_What the task asks_.
List every row below that contains the string "selon", copying each such row in full.

_Text extracted page by page_.
*****

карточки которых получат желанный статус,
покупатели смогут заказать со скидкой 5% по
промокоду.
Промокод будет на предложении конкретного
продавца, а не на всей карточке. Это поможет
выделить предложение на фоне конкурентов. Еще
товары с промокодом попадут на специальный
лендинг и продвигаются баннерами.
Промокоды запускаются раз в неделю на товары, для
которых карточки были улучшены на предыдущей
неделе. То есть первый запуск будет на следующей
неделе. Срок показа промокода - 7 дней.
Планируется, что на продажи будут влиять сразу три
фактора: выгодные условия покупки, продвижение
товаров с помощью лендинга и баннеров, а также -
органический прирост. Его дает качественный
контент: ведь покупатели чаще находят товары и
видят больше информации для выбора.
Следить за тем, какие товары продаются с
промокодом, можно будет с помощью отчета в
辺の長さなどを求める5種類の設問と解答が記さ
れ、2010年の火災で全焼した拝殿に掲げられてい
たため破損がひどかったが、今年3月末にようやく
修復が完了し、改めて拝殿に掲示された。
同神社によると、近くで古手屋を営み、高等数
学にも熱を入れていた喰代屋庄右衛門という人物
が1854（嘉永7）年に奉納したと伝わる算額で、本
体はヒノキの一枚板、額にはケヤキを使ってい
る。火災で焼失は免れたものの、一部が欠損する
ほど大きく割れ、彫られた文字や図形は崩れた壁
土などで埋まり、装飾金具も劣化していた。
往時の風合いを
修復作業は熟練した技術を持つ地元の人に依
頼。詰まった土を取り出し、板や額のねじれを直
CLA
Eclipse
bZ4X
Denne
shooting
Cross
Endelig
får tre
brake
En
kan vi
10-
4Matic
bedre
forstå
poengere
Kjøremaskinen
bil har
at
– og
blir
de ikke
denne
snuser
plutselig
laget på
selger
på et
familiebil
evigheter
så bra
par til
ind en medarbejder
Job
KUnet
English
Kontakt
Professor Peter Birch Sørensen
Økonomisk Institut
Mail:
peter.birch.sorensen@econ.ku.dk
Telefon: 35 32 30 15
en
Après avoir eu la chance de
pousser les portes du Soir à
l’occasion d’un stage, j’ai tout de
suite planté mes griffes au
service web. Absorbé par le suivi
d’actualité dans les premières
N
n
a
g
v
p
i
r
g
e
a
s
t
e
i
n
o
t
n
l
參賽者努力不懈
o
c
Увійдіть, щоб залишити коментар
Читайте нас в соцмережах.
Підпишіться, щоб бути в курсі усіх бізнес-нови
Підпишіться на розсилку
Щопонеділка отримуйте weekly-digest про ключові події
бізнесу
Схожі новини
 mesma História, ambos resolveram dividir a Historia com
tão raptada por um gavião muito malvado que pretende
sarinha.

*****

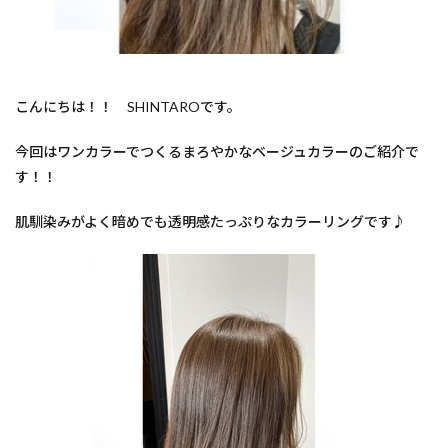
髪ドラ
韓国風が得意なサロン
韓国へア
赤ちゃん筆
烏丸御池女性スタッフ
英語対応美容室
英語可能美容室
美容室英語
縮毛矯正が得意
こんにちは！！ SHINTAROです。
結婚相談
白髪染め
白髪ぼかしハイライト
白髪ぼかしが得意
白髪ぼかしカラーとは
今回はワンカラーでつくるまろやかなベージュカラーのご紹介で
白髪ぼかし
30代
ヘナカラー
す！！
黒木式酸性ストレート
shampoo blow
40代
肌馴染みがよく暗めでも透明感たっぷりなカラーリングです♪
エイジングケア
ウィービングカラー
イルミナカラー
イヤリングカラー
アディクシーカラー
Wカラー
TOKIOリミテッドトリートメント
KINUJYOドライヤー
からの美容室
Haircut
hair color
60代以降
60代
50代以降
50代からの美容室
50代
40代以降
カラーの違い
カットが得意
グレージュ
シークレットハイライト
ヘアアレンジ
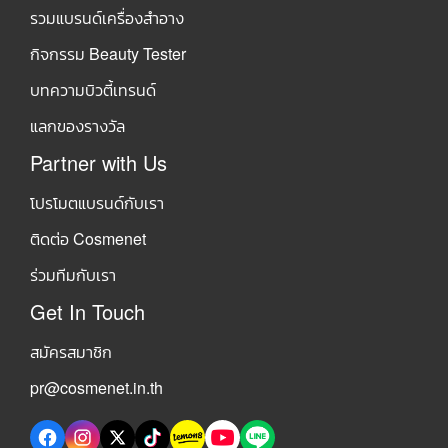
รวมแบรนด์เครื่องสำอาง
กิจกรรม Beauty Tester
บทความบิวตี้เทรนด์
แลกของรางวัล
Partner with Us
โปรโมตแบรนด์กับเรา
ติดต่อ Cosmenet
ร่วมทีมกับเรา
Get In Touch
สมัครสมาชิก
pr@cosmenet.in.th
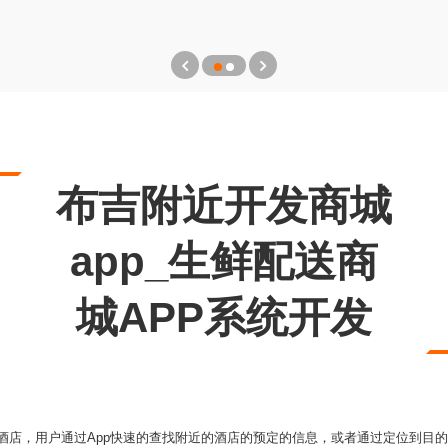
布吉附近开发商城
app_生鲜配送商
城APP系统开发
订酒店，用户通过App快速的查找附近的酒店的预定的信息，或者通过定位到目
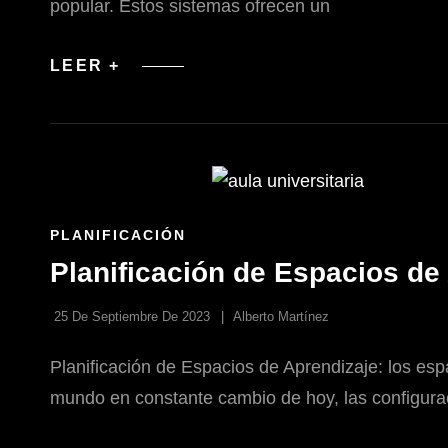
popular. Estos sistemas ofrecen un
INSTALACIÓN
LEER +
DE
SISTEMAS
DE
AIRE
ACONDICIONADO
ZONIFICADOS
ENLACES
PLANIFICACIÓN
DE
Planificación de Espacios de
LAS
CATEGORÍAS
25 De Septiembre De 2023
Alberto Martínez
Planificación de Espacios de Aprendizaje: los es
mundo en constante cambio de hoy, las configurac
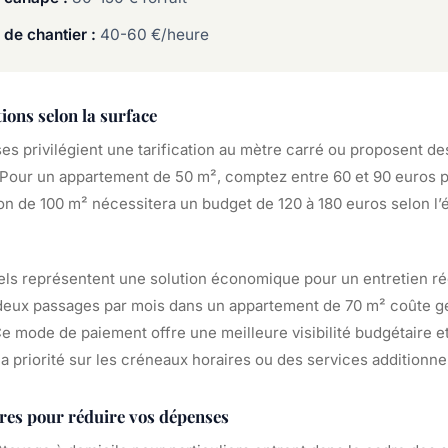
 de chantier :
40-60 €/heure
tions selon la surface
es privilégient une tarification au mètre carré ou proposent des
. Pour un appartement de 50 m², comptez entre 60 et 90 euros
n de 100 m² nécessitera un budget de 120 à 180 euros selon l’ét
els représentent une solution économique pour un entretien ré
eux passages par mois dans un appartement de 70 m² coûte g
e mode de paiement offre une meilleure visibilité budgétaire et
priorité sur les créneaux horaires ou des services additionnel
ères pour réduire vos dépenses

*****

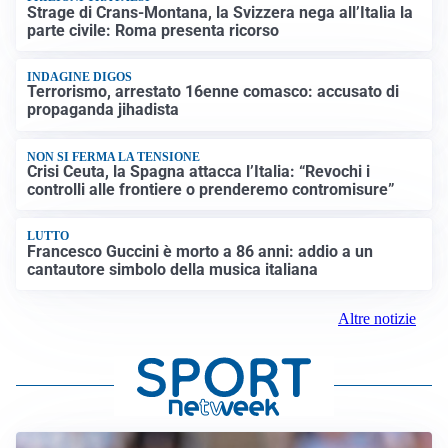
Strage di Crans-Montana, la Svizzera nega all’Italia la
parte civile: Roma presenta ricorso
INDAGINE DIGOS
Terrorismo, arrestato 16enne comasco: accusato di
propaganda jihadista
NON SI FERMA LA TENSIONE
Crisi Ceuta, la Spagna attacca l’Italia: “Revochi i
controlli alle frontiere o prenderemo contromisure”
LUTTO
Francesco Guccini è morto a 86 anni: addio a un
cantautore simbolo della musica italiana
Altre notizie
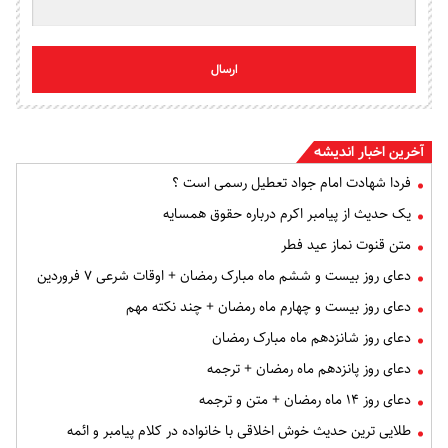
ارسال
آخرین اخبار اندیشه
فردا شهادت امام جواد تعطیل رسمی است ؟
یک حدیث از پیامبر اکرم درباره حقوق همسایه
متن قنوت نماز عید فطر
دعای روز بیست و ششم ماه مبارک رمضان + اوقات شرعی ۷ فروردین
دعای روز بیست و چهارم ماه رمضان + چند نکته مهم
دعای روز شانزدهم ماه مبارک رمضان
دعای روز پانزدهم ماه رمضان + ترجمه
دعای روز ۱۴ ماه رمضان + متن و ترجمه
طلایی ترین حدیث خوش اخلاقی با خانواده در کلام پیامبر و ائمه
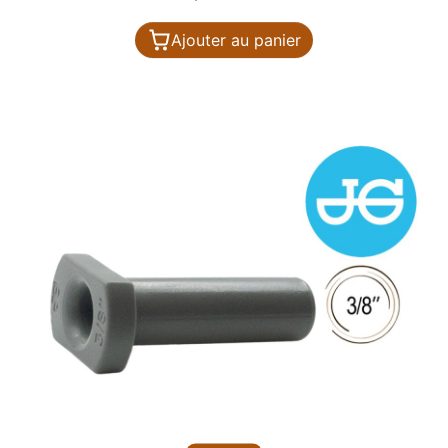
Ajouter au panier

*****

_Output_.
tions selon la surface
n de 100 m² nécessitera un budget de 120 à 180 euros selon l’ét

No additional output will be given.